El japonés que escribió sobre la muerte de su abuelo
Un joven escribe un diario sobre su abuelo moribundo, el único pariente que le queda. El anciano, autor no publicado, se pregunta qué será de su nieto. Ninguno sabe que esas páginas manuscritas se perderán por años, hasta reaparecer al cabo de una década y marcar el comienzo de una carrera, de una voz, que no era de este mundo.
Por Manuel Montali | LVSJ
Yasunari tiene 14 años. Escribe un diario. Vive con su abuelo, un anciano casi ciego a causa de cataratas y también algo sordo: tiene que gritarle a centímetros de la oreja para que él sepa cuando llega a la casa.
El abuelo se está muriendo y el joven se debate entre el desagrado de tener que asistirlo en los cuidados más personales (desde alimentarlo hasta ayudarlo a orinar) y la angustia de quedarse solo en el mundo, sin casa y ni parientes cercanos.

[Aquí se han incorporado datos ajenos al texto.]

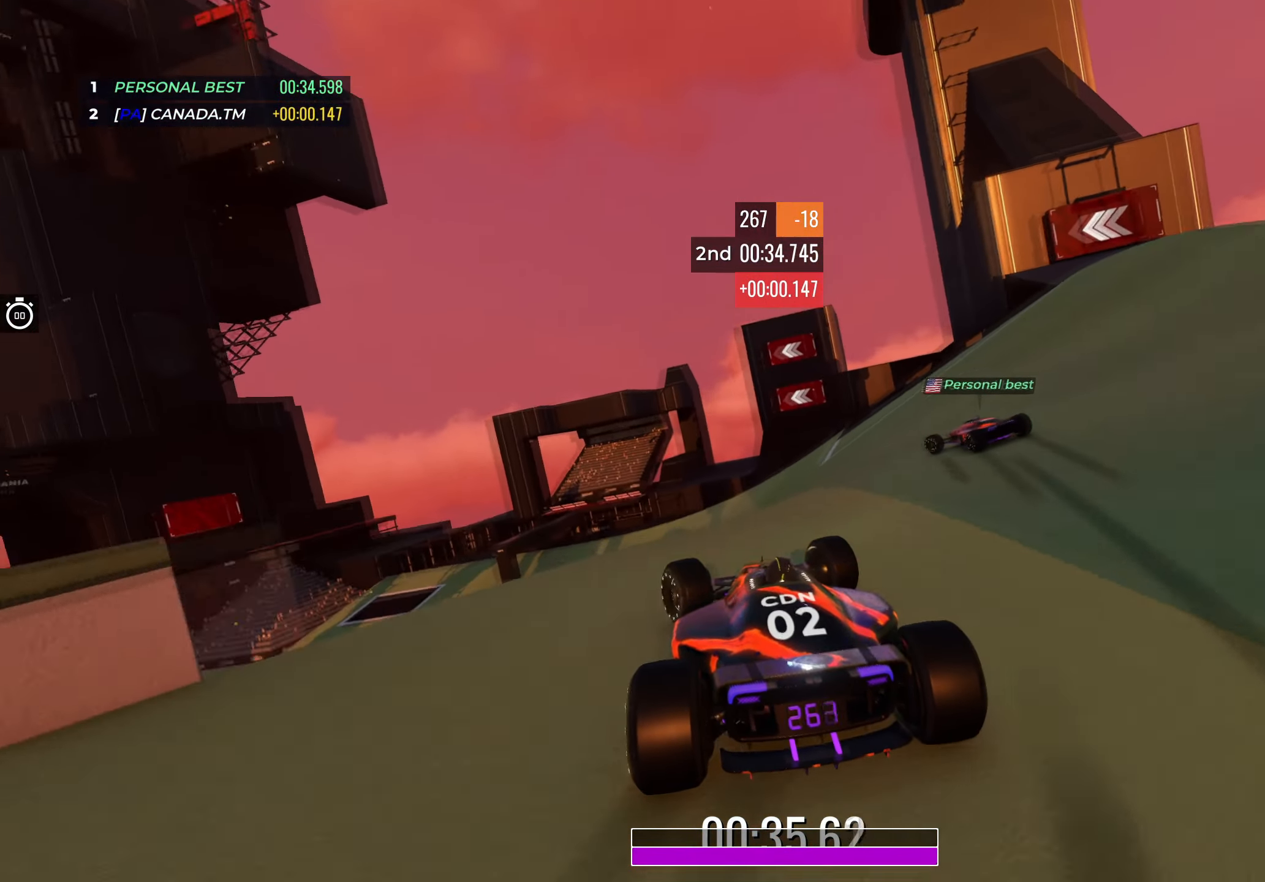
{"keys": ["left", "up"], "events": [[17, "left", "up"], [100, "left", "down"]]}
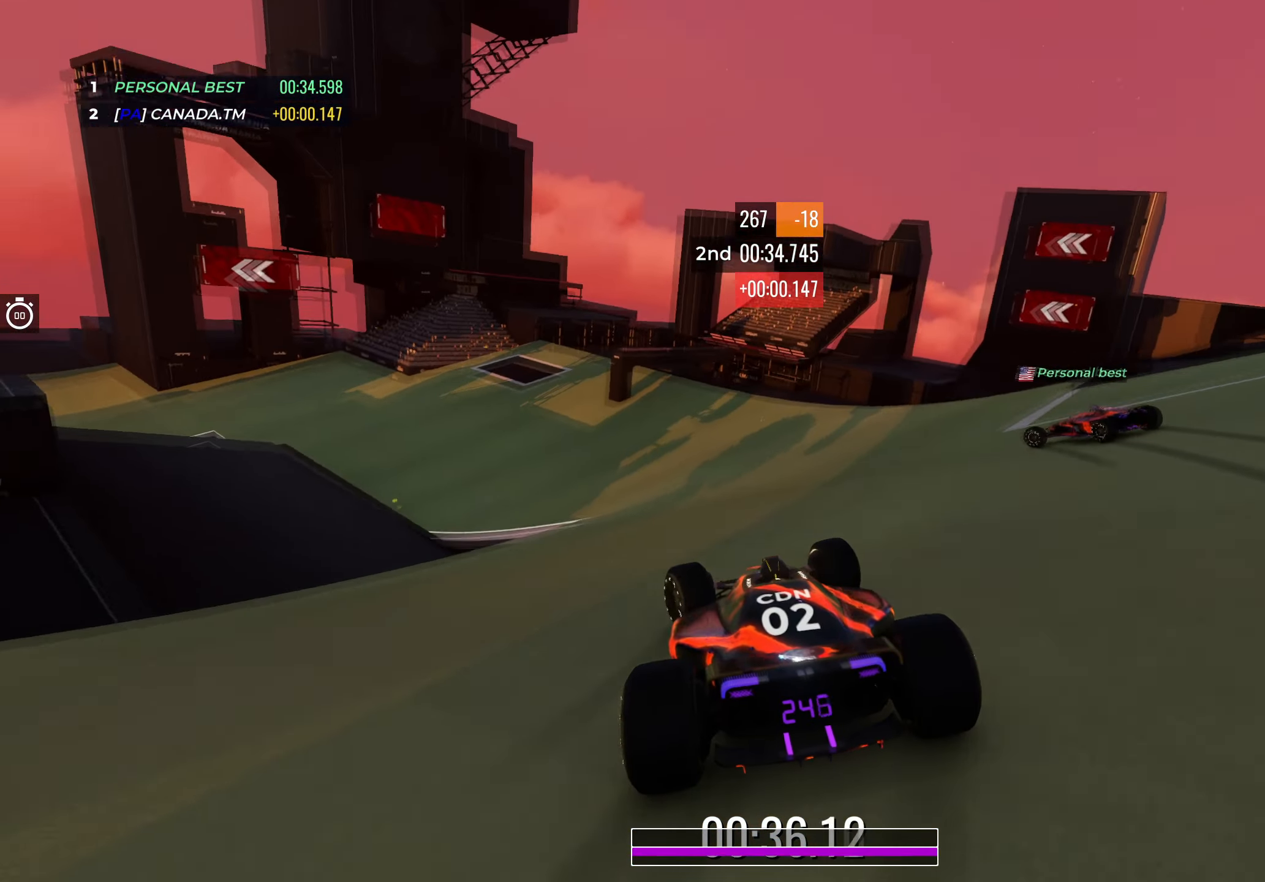
{"keys": ["left", "up"], "events": [[167, "left", "up"], [250, "left", "down"], [433, "left", "up"], [500, "left", "down"]]}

Yasunari había nacido en 1899 en Osaka, Japón. Su padre murió cuando tenía tres años. Su madre, al año siguiente. Una prima le contó que, cuando murió el padre, estaba excitado de tener la casa tan alborotada y repleta de gente, pero que no le gustó cuando martillaron los clavos en el ataúd, y que nadie sabía qué hacer con él.
Ya huérfano, fue adoptado por sus abuelos paternos. La hermana mayor fue a lo de unos tíos, pero murió siendo niña. Su abuela murió también. Quedó solo con ese anciano, pura piel y huesos, que yace en una cama, que sufre y se queja.
El diario comienza un 4 de mayo. Cuenta la intimidad dolorosa y el advenimiento de la muerte. Los únicos sonidos de la casa son el tic-tac de reloj de pared y el mechero de la lámpara de gas. La soledad y la tristeza son asfixiantes. Apenas si los acompaña una campesina, que ayuda con la cocina y las tareas domésticas. Y que trae soluciones caseras para el mal del abuelo (que según una médium es una criatura que habita en su interior), como colocar un pliego de Bodhisattva Myoken sobre él y quemar incienso. Para el joven, son supersticiones, pero elige el silencio. Alguna vez aceptará tomar una espada para blandirla sobre la cama del abuelo y espantar espíritus malignos, pero se sentirá ridículo.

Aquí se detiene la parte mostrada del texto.